A lot of my formative years were spent with my mother, and my main motivation during a great deal of that time was hate mixed with fear.  I will get into specifics as the blog progresses, but I feel it is important to place things as quickly into perspective as possible right here at the beginning.

This blog is of course going to be written from my personal viewpoint, and all events I mention will therefore be tainted with my emotional relationship to them.  I have not marked this blogsite as an adult site, though there is a good chance that expletives and possibly controversial subject matter may be found in these writings - I expect the average reader to proceed with the knowledge of these truths, and hope that any comments I receive over the course of my writings are mature and thought out with this in mind.
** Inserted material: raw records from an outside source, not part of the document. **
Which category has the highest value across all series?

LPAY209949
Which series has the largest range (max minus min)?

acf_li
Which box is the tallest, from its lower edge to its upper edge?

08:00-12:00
Additionally, I will name names as the events unfold.  This is not to disparage anyone who I write about who has interacted with me over my years, this is only to allow my life to be as fleshed out on these pages as possible so that after I am gone some part of myself will remain as long as the future allows.  I will never provide contact information for anyone who has left my sphere of knowledge regardless of the reasons such information may be requested, and other than my own personal addresses I will not be any more specific than a nearest intersection for anyone else's whether the people in question still reside there or not.  If I do not remember something, I will not attempt to embellish what I relate unless I purposefully state that I am doing so, and while I apologize here and now for anything that I write that turns out is not true, I will not apologize for being truthful about anything I write.  I do not intend this blog to be depressing, but will ensure that it contains all the ups and downs I have experienced, and can remember, since 1971.
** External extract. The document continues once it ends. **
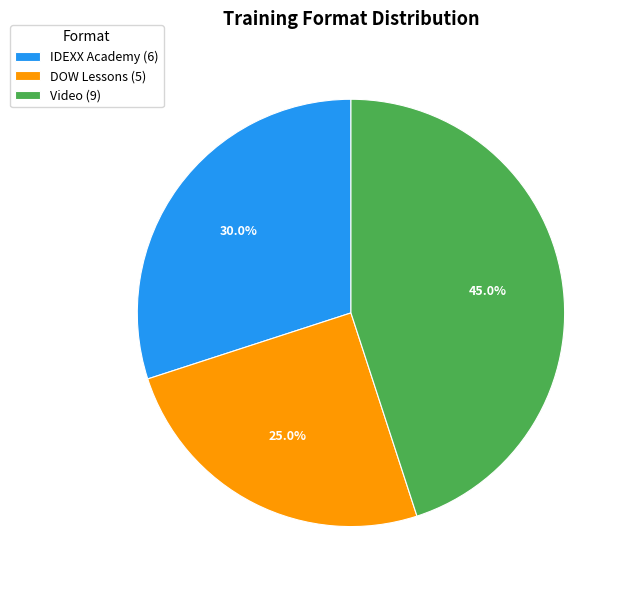

What percentage is NOT represented by Video?

55.0%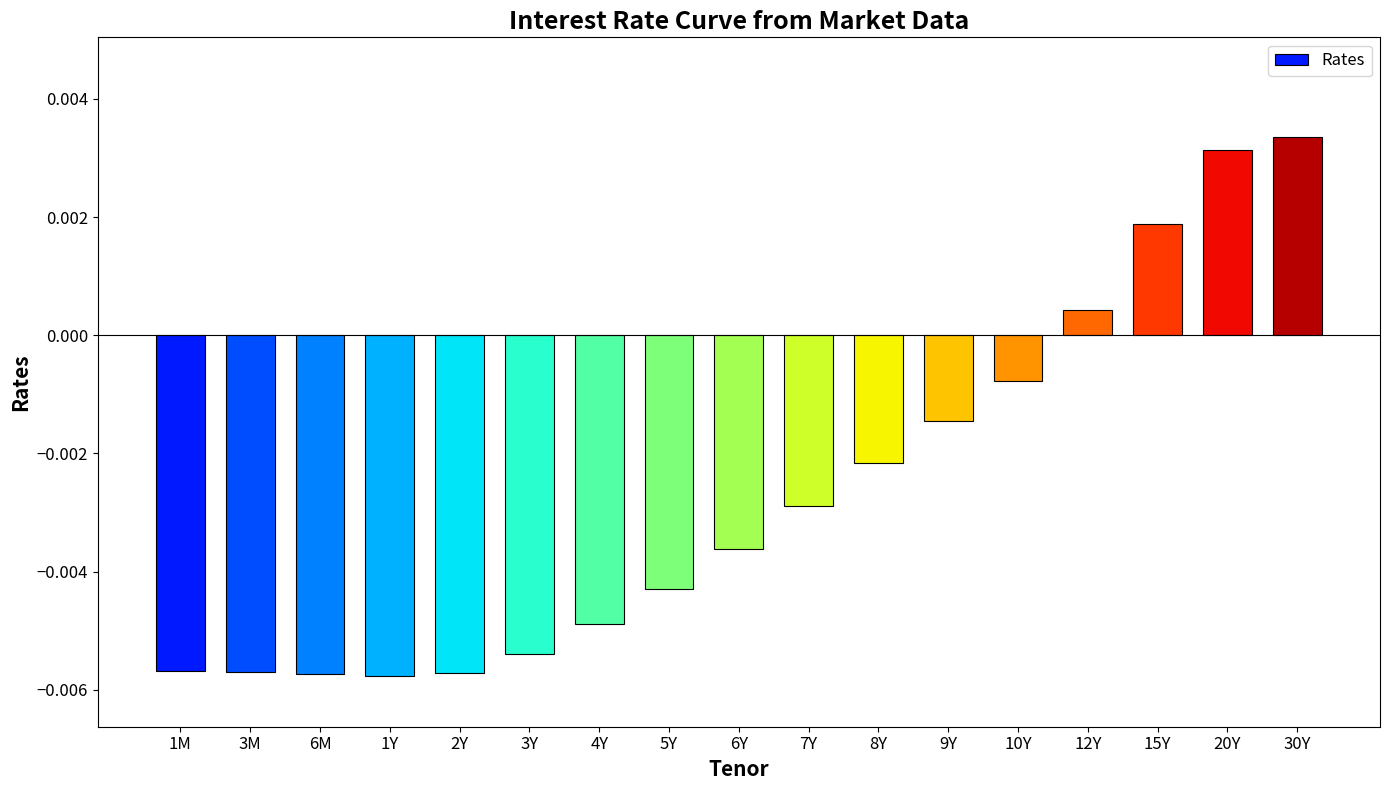

At which label does the data first exceed 0?

12Y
This is how this particular blog is going to be written, and this is what the blog is going to contain.  If interested, please keep reading - if not, I do write other blogs that are much more entertaining, and I list them here for your pleasure: Crap I Think About, which is about things that I feel I need to voice an opinion over; Confessions Of An Achievement Whore, a videogaming blog that covers new titles, my reviews, and at some point will even discuss games of the past that I have immersed myself in; Real To Reel, a movie blog focusing on rumours and news, but also contains some reviews and is generally film related with some DVD and Blu-Ray stuff thrown in for good measure; and Telly Vision, discussing current shows and past series, whether available on disc or internet.  I hope that if you do not read my writings here, you take the time to see if any of my other blogsites are more palatable for you.

One last note:  This blog will be updated on an infrequent basis.  I am approaching my 40th birthday, I have Congestive Heart Failure, and as already stated I am managing four other blogs at the same time.  I always update my first blog, Crap I Think About, whenever I write a post on any of the other blogsites, so if you want to keep track of posts here, reading that one regularly would be the best way to go about it as far as I know.  People who have subscribed to the other blogs are for some reason not getting updated as to when I post, but that is a Blogger problem, not mine.

Hope everyone has a good day, and I will write here again soon.